Вспомним Лжедмитрия. Почти за сто лет до Петра I он начал реформировать Россию: открыл границы, разрешил хождение всех валют, узаконил музыку и живопись, выписал ученых из Польши и Германии, запланировал создание университетов, отобрал у попов доходы, переименовал Думу в Сенат, начал реформу армии. Но для поэта Пушкина Лжедмитрий — это грязный Гришка, примитивный авантюрист, пытавшийся изувечить лик «святой Руси». А вот Петр I, который делал ровно то же самое, что и Лжедмитрий, — герой и гений.
Как это могло получиться? Очень просто. На тот момент уже сложилась «культурная традиция» восхищения Петром и возмущения Лжедмитрием. Как можем убедиться, эта традиция водила поэта на очень коротком поводке, по своему усмотрению заставляя его либо облизывать, либо облаивать различных персонажей.
Исходя из всех этих хрестоматийных примеров, мы вправе предполагать, что по мере еще большего «углубления в прошлое» деформация фактов возрастает в геометрической прогрессии, полностью искажая и перекраивая все, что возможно. Вероятно, мы никогда не узнаем, какой в действительности была русская история.

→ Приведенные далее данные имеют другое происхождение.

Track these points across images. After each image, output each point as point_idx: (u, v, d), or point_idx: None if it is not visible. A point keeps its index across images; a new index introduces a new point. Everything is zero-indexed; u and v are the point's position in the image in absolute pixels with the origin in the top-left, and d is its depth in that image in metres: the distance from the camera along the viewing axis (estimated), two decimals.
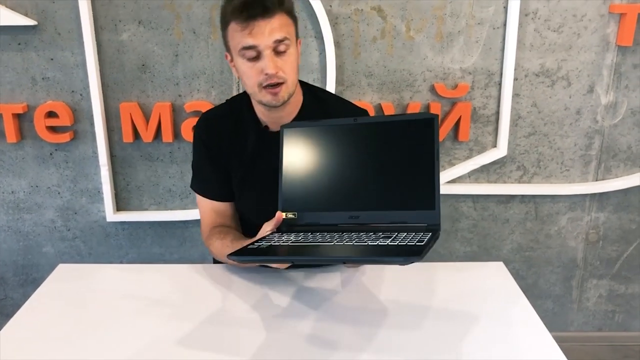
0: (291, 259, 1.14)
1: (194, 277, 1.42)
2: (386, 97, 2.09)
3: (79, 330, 1.21)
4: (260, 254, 1.08)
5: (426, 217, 1.15)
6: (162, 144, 2.12)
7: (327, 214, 1.22)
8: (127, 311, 1.28)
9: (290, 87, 1.29)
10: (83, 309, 1.30)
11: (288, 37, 1.25)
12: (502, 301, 1.30)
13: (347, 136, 1.24)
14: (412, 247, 1.00)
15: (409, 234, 1.08)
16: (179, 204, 2.21)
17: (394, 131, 1.21)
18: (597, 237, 2.29)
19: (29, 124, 2.09)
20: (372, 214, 1.19)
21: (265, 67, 1.24)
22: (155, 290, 1.37)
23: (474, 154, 2.17)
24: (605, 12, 2.01)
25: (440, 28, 2.02)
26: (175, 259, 2.28)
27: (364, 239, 1.09)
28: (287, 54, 1.26)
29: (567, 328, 2.42)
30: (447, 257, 2.30)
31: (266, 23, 1.22)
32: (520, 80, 2.08)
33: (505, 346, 1.14)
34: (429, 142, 1.16)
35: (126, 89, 2.07)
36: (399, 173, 1.19)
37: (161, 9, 1.98)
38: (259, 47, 1.23)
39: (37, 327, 1.23)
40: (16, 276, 2.32)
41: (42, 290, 1.38)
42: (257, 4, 1.21)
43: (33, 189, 2.19)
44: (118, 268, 1.49)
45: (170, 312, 1.27)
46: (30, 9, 1.97)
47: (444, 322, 1.22)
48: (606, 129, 2.14)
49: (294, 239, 1.14)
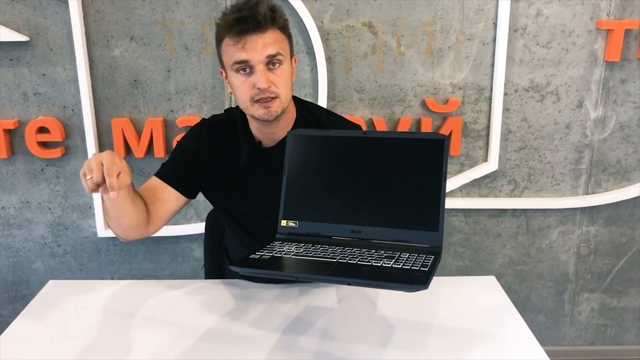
0: (297, 275, 1.12)
1: (186, 293, 1.41)
2: (377, 112, 2.10)
3: (69, 347, 1.20)
4: (264, 266, 1.07)
5: (429, 238, 1.14)
6: (154, 159, 2.12)
7: (328, 225, 1.20)
8: (118, 328, 1.27)
9: (283, 102, 1.29)
10: (73, 326, 1.28)
11: (281, 52, 1.25)
12: (494, 315, 1.30)
13: (354, 148, 1.23)
14: (417, 275, 0.99)
15: (411, 256, 1.07)
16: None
17: (402, 148, 1.19)
18: (588, 250, 2.30)
19: (20, 140, 2.08)
20: (374, 230, 1.17)
21: (257, 81, 1.24)
22: (146, 306, 1.36)
23: (465, 168, 2.18)
24: (592, 28, 2.03)
25: (431, 44, 2.04)
26: (166, 275, 2.27)
27: (367, 257, 1.07)
28: (280, 69, 1.26)
29: (560, 342, 2.42)
30: (440, 271, 2.27)
31: (259, 38, 1.22)
32: (510, 95, 2.09)
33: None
34: (437, 162, 1.15)
35: (118, 105, 2.07)
36: (405, 191, 1.17)
37: (153, 25, 1.99)
38: (251, 62, 1.24)
39: (27, 344, 1.21)
40: (6, 293, 2.29)
41: (32, 306, 1.37)
42: (249, 19, 1.21)
43: (23, 204, 2.17)
44: (109, 284, 1.48)
45: (161, 328, 1.26)
46: (23, 24, 1.97)
47: (436, 336, 1.21)
48: (595, 143, 2.16)
49: (296, 250, 1.13)
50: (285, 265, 1.08)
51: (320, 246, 1.15)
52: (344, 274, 1.03)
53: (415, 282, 0.96)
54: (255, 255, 1.11)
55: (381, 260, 1.05)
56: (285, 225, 1.23)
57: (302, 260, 1.09)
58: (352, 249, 1.12)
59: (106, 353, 1.18)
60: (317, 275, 1.07)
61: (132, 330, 1.26)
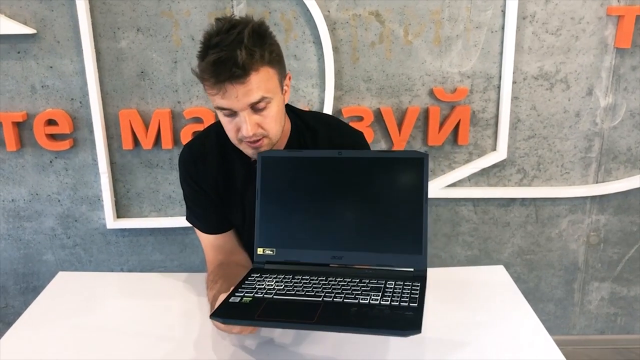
0: (282, 325, 1.07)
1: (194, 284, 1.42)
2: (385, 101, 2.09)
3: (79, 338, 1.21)
4: (245, 314, 1.01)
5: (413, 262, 1.11)
6: (161, 150, 2.12)
7: (307, 252, 1.16)
8: (127, 319, 1.28)
9: (273, 139, 1.21)
10: (83, 317, 1.29)
11: (266, 95, 1.15)
12: (503, 305, 1.30)
13: (331, 169, 1.18)
14: (409, 316, 0.96)
15: (397, 285, 1.05)
16: (179, 210, 2.21)
17: (381, 168, 1.15)
18: (598, 239, 2.28)
19: (28, 132, 2.09)
20: (356, 255, 1.14)
21: (242, 128, 1.16)
22: (156, 298, 1.37)
23: (474, 157, 2.17)
24: (603, 15, 2.01)
25: (439, 32, 2.02)
26: (175, 266, 2.28)
27: (353, 292, 1.04)
28: (267, 109, 1.17)
29: (569, 331, 2.41)
30: (448, 260, 2.30)
31: (239, 87, 1.11)
32: (519, 84, 2.08)
33: (507, 350, 1.14)
34: (417, 182, 1.12)
35: (125, 96, 2.07)
36: (385, 213, 1.14)
37: (159, 16, 1.99)
38: (233, 109, 1.15)
39: (38, 335, 1.22)
40: (17, 284, 2.32)
41: (43, 298, 1.38)
42: (226, 68, 1.09)
43: (33, 197, 2.19)
44: (118, 276, 1.49)
45: (170, 320, 1.27)
46: (30, 17, 1.98)
47: (444, 326, 1.21)
48: (606, 131, 2.14)
49: (277, 286, 1.08)
50: (270, 313, 1.02)
51: (302, 278, 1.10)
52: (334, 320, 0.99)
53: (408, 327, 0.94)
54: (235, 298, 1.06)
55: (368, 295, 1.03)
56: (262, 253, 1.18)
57: (286, 303, 1.04)
58: (336, 280, 1.09)
59: (115, 343, 1.19)
60: (305, 324, 1.01)
61: (141, 322, 1.27)
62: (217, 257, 1.39)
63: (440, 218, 2.24)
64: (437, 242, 2.27)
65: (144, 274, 1.53)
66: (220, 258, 1.39)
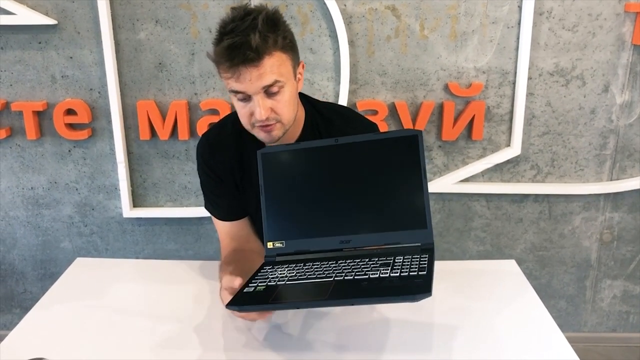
0: (298, 305, 1.09)
1: (209, 273, 1.44)
2: (400, 95, 2.10)
3: (95, 323, 1.24)
4: (259, 301, 1.03)
5: (419, 236, 1.12)
6: (178, 141, 2.15)
7: (316, 240, 1.18)
8: (142, 305, 1.31)
9: (286, 124, 1.23)
10: (100, 302, 1.32)
11: (279, 79, 1.17)
12: (515, 300, 1.30)
13: (329, 158, 1.19)
14: (418, 282, 0.98)
15: (406, 259, 1.06)
16: (194, 200, 2.24)
17: (377, 150, 1.17)
18: (611, 237, 2.27)
19: (48, 121, 2.13)
20: (363, 237, 1.16)
21: (255, 112, 1.18)
22: (170, 285, 1.40)
23: (488, 152, 2.17)
24: (620, 11, 2.00)
25: (455, 27, 2.02)
26: (190, 255, 2.31)
27: (363, 269, 1.06)
28: (280, 94, 1.19)
29: (581, 329, 2.41)
30: (460, 255, 2.30)
31: (253, 69, 1.14)
32: (534, 80, 2.07)
33: (518, 346, 1.14)
34: (414, 159, 1.13)
35: (143, 87, 2.10)
36: (387, 193, 1.15)
37: (178, 8, 2.01)
38: (247, 92, 1.17)
39: (55, 320, 1.25)
40: (35, 270, 2.36)
41: (60, 283, 1.41)
42: (240, 52, 1.12)
43: (52, 185, 2.22)
44: (134, 262, 1.52)
45: (185, 307, 1.30)
46: (51, 8, 2.01)
47: (457, 320, 1.22)
48: (621, 128, 2.13)
49: (289, 274, 1.10)
50: (283, 296, 1.04)
51: (313, 264, 1.12)
52: (345, 294, 1.00)
53: (418, 291, 0.95)
54: (249, 288, 1.08)
55: (378, 270, 1.04)
56: (272, 246, 1.20)
57: (298, 285, 1.06)
58: (346, 262, 1.10)
59: (130, 328, 1.21)
60: (318, 301, 1.04)
61: (155, 308, 1.29)
62: (232, 244, 1.42)
63: (453, 213, 2.24)
64: (449, 237, 2.28)
65: (159, 260, 1.55)
66: (234, 245, 1.42)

Это досадно, но никакой трагедии в этом нет. Мы понимаем, что знание предковых форм не является обязательным условием для продолжения развития вида. А для публики есть специфический миф, успешно утоляющий ее «национальные боли». Миф свирепый и примитивный, выстроенный лишь на крови, хвастовстве, штыках, безостановочном грабеже соседей и невиданном «величии». Вероятно, это именно он и питает очередной приступ общенародной злобы. Снять приступ возможно. Но для этого необходимо удалить или радикально изменить сам миф, который русские всерьез считают своей «исторической памятью». Лучше, конечно, этого не делать, так как взамен этого мифа предложить нечего. Но, в очередной раз щадя его, все же следует помнить, что у такого «прошлого» всегда хватит сил удавить любое будущее.